Перевернул лист, другой. А дальше пошли совсем иные фото. Вот собака
гонится за зайцем, схватила, держит в зубах. Вот лисица, откинув хвост
трубой в сторону, удирает от поджарого пса. И не удрала. Попала ему в
лапы. И такими снимками, взволновавшими парня, заполнен почти весь
альбом. Потом старик показал грамоты на толстой бумаге с золотым
тиснением. И, что главное, грамоты присуждены на выставках не
кому-нибудь, а собакам, этим самым, остромордым. Ну, и соблазнился
Вечка. Стал просить старика продать свою собаку. Тот сразу согласился.
Не все ли равно: или в питомник сдать, или парню удружить.
В воскресенье чуть свет взял Вечка на поводок новокупленку и
отправился с нею на охоту. И не в лес пошел, не в горы, а в совхозные
поля. Хозяин Динки сказал, что борзые лучше всего приспособлены ловить
зайцев в лугах, где можно разбежаться. В верховьях заводского пруда,
заросшего по берегам кустарником, где всегда водятся зайцы, парень
спустил собаку со сворки и скомандовал:
- Шарь, ищи!
Почуя свободу, она отбежала в сторону, легла и начала валяться на
траве, подернутой искрящимся инеем.
- Ну, давай ищи! - повторил свой приказ Вечка.
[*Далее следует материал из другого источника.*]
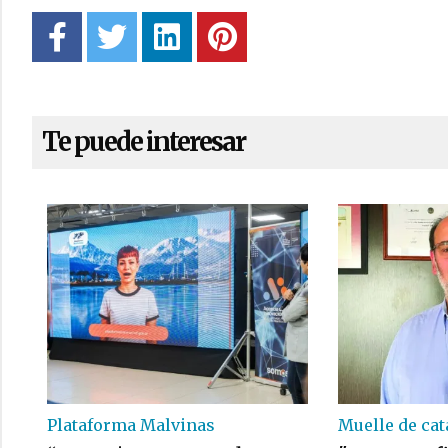
Te puede interesar
Plataforma Malvinas
Muelle de ca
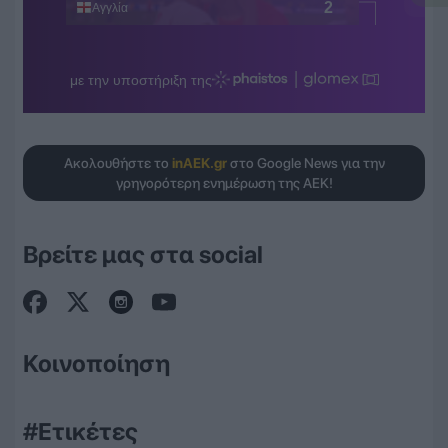
Ακολουθήστε το
inAEK.gr
στο Google News για την
γρηγορότερη ενημέρωση της ΑΕΚ!
Βρείτε μας στα social
Κοινοποίηση
#Ετικέτες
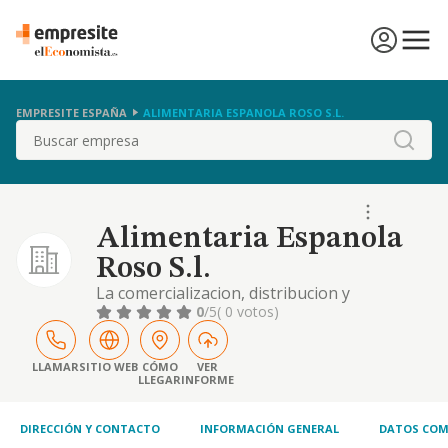
EMPRESITE ESPAÑA
ALIMENTARIA ESPANOLA ROSO S.L.
Buscar
Alimentaria Espanola
Roso S.l.
La comercializacion, distribucion y
exportacion, a traves de cualquier medio
0
/5
( 0 votos)
incluyendose internet, de todo tipo de
productos alimenticios, destinados al
consumo humano o animal.
LLAMAR
SITIO WEB
CÓMO
VER
LLEGAR
INFORME
DIRECCIÓN Y CONTACTO
INFORMACIÓN GENERAL
DATOS COM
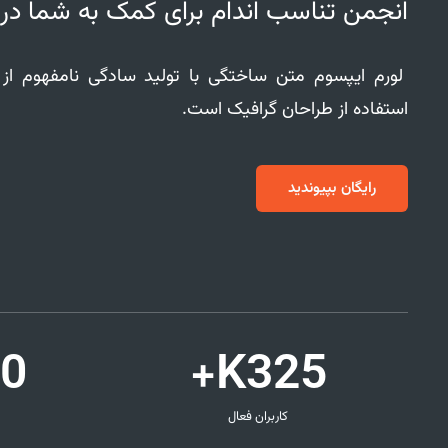
انجمن تناسب اندام برای کمک به شما در
لورم ایپسوم متن ساختگی با تولید سادگی نامفهوم ا
استفاده از طراحان گرافیک است.
رایگان بپیوندید
0
K+
325
کاربران فعال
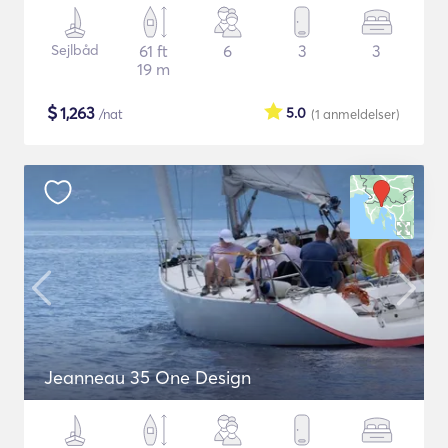
Sejlbåd
61 ft
6
3
3
19 m
$
1,263
5.0
/nat
(1
anmeldelser
)
Jeanneau 35 One Design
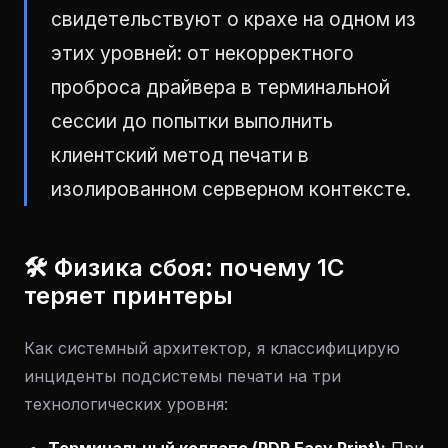
свидетельствуют о крахе на одном из
этих уровней: от некорректного
проброса драйвера в терминальной
сессии до попытки выполнить
клиентский метод печати в
изолированном серверном контексте.
🛠 Физика сбоя: почему 1С
теряет принтеры
Как системный архитектор, я классифицирую
инциденты подсистемы печати на три
технологических уровня:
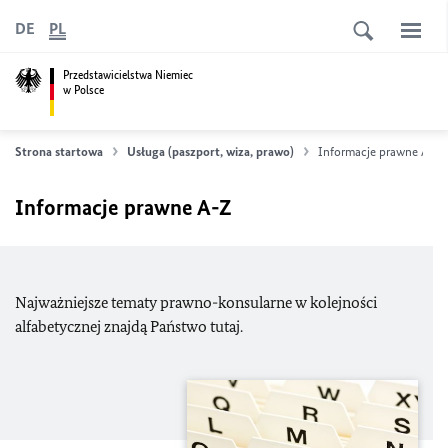
DE
PL
Przedstawicielstwa Niemiec
w Polsce
Strona startowa
Usługa (paszport, wiza, prawo)
Informacje prawne A-Z
Informacje prawne A-Z
Najważniejsze tematy prawno-konsularne w kolejności
alfabetycznej znajdą Państwo tutaj.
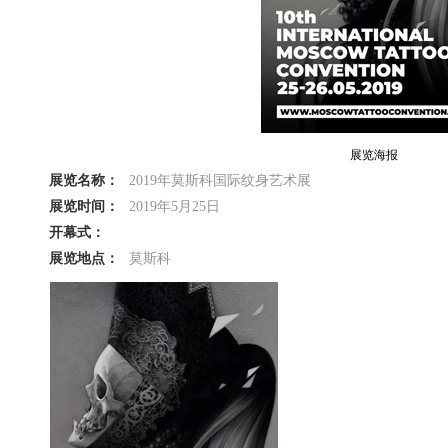
展览海报
展览名称：
2019年莫斯科国际纹身艺术展
展览时间：
2019年5月25日
开幕式：
展览地点：
莫斯科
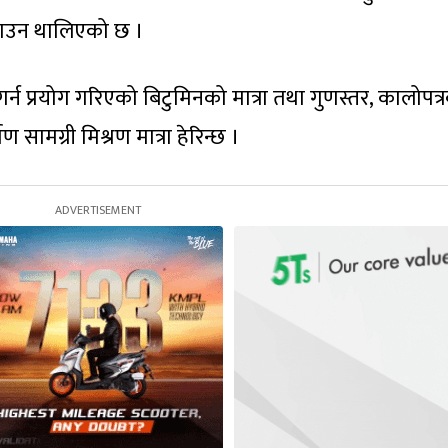
पठाउन थालिएको छ ।
न प्रयोग गरिएको बिटुमिनको मात्रा तथा गुणस्तर, कालोपत्
 सामग्री मिश्रण मात्रा हेरिन्छ ।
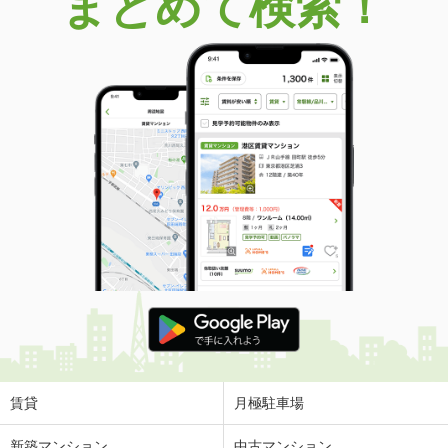
まとめて検索！
賃貸
月極駐車場
新築マンション
中古マンション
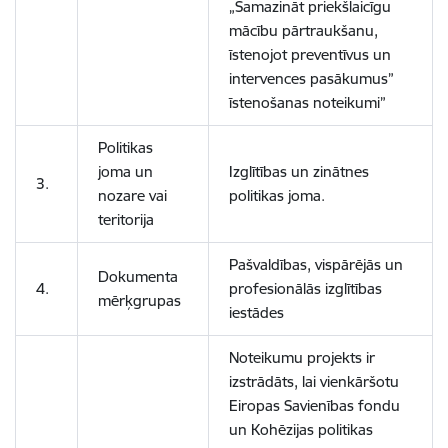
„Samazināt priekšlaicīgu
mācību pārtraukšanu,
īstenojot preventīvus un
intervences pasākumus”
īstenošanas noteikumi”
Politikas
joma un
Izglītības un zinātnes
3.
nozare vai
politikas joma.
teritorija
Pašvaldības, vispārējās un
Dokumenta
4.
profesionālās izglītības
mērķgrupas
iestādes
Noteikumu projekts ir
izstrādāts, lai vienkāršotu
Eiropas Savienības fondu
un Kohēzijas politikas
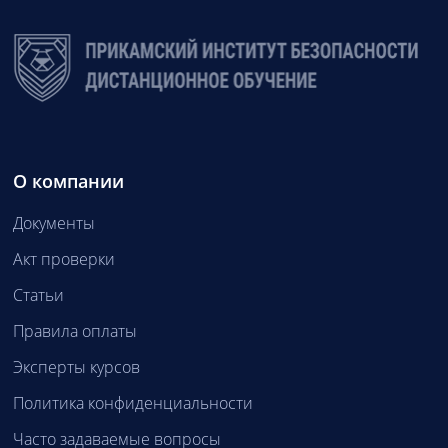
О компании
Документы
Акт проверки
Статьи
Правила оплаты
Эксперты курсов
Политика конфиденциальности
Часто задаваемые вопросы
Но Динка как будто и не слышала своего нового хозяина.
Вытянувшись всем своим телом, она как змея, извивалась в траве,
отталкивалась задними ногами, ползла на брюхе, на спине, совала
длинную, словно карандаш, морду между метликой жесткой, как солома.
"Вот так купил охотную! - чуть не со слезами подумал Вечка. - Она
и не помышляет о зайцах-то".
Рассердился и стал кидать в нее что попадет в руку: клочья сухой
травы, дудки пиканов.
Наконец борзая поднялась, широко расставила ноги, отряхнулась и
только тут, видимо, сообразила, чего от нее требует охотник.